María del Carmen Aceña, associate researcher at the National Economic Research Centre (CIEN) and former Minister of Education, stated that the first hundred days have been complicated and this is due, in her opinion, to the fact that Guatemalans forget that in the first days of government, progress is slow. A chief complaint is that Arévalo has been unable to oust Attorney General Consuelo Porras, recognized as corrupt by the European Union, the United States, and now Switzerland, as well.

On April 10th, Switzerland announced sanctions against Porras, as well as against the Secretary General of the Public Ministry, Ángel Pineda; head of the Special Prosecutor’s Office Against Impunity Rafael Curruchiche Cucul; prosecutor Leonor Eugenia Morales Lazo de Sánchez; and Judge Fredy Orellana.

On the occasion of President Arévalo’s first one hundred days in office, the 48 Cantones of Totonicapán held a press conference to address the primary concerns affecting the Maya, Garífuna, and Xinka communities. Edin Zapata Tzul, the president of the 48 Cantones, described the presidential period as “one hundred days of a spring that has yet to bloom.”

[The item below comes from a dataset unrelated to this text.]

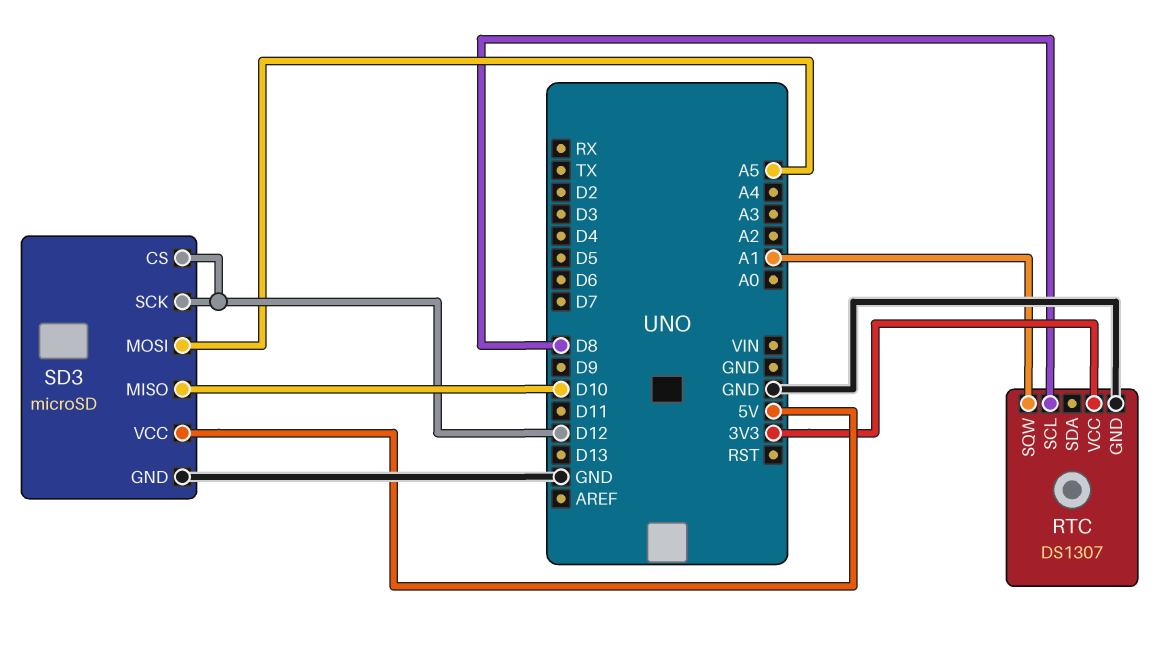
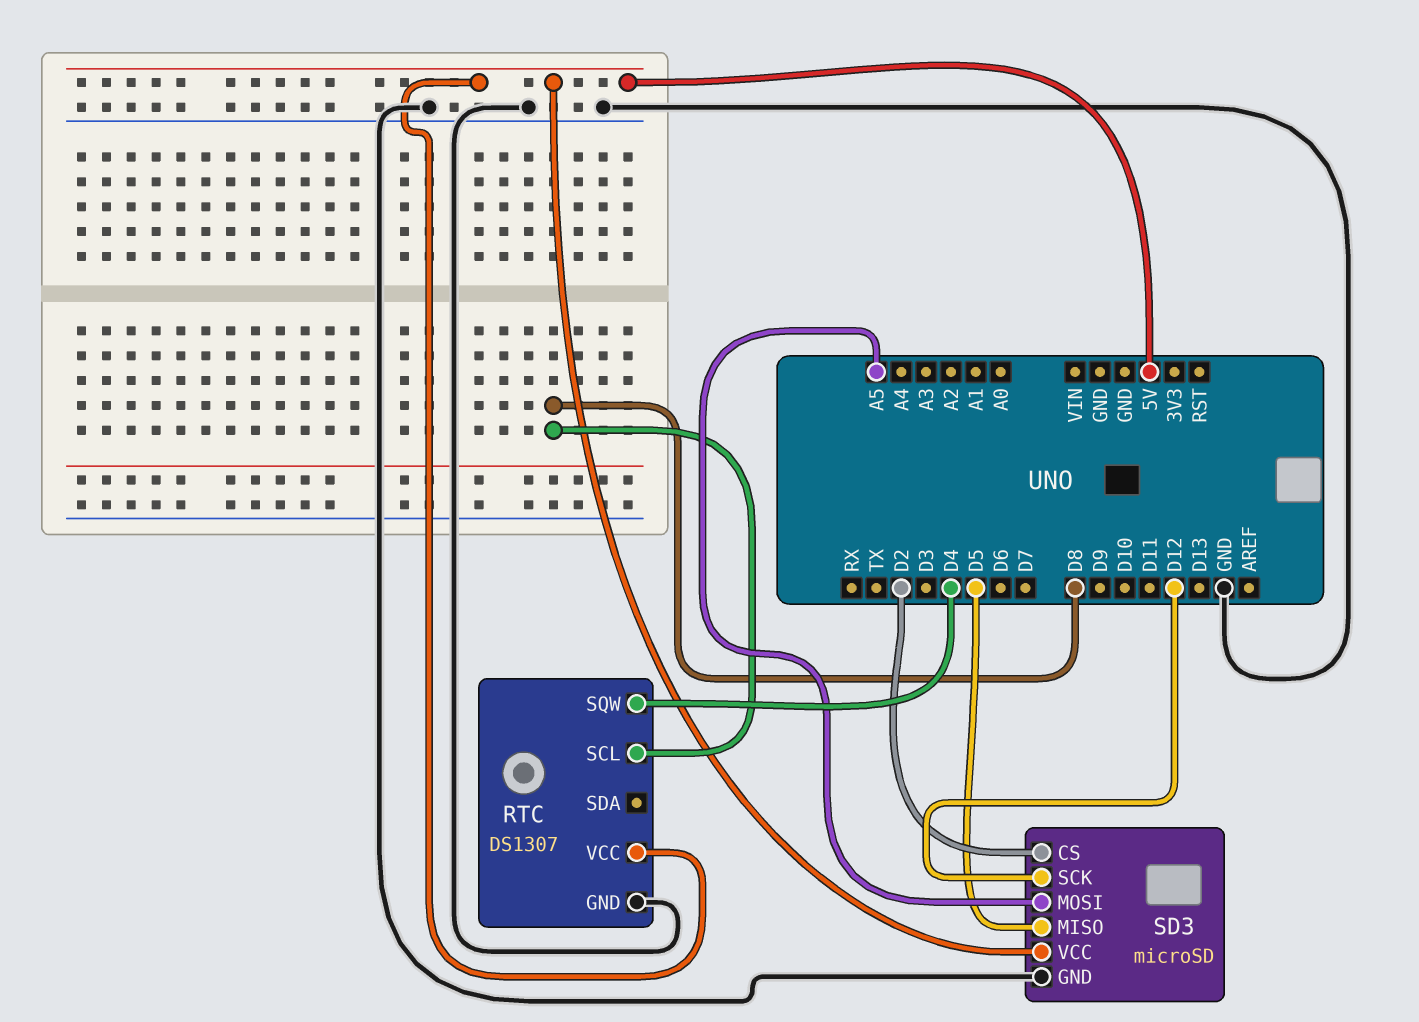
RTC pin SQW: A1 -> D4
RTC pin VCC: 3V3 -> 5V
SD3 pin CS: D12 -> D2
SD3 pin MISO: D10 -> D5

The 48 Cantones emphasized the rising prices of basic necessities such as food and gasoline, increases which disproportionately affect Indigenous groups. Additionally, the 48 Cantones called for the immediate dismissal of prosecutor Consuelo Porras and allied judges due to concerns regarding impunity and corruption. They also stressed the importance of inclusion in the decisions of the government. “It is important that the Maya, Xinka and Garífuna peoples be included in the decisions of the current government for the betterment of our peoples, in economic, agricultural, natural resources, energy and mining, education, health, infrastructure and the priorities of the nation’s budget,” said Zapata Tzul.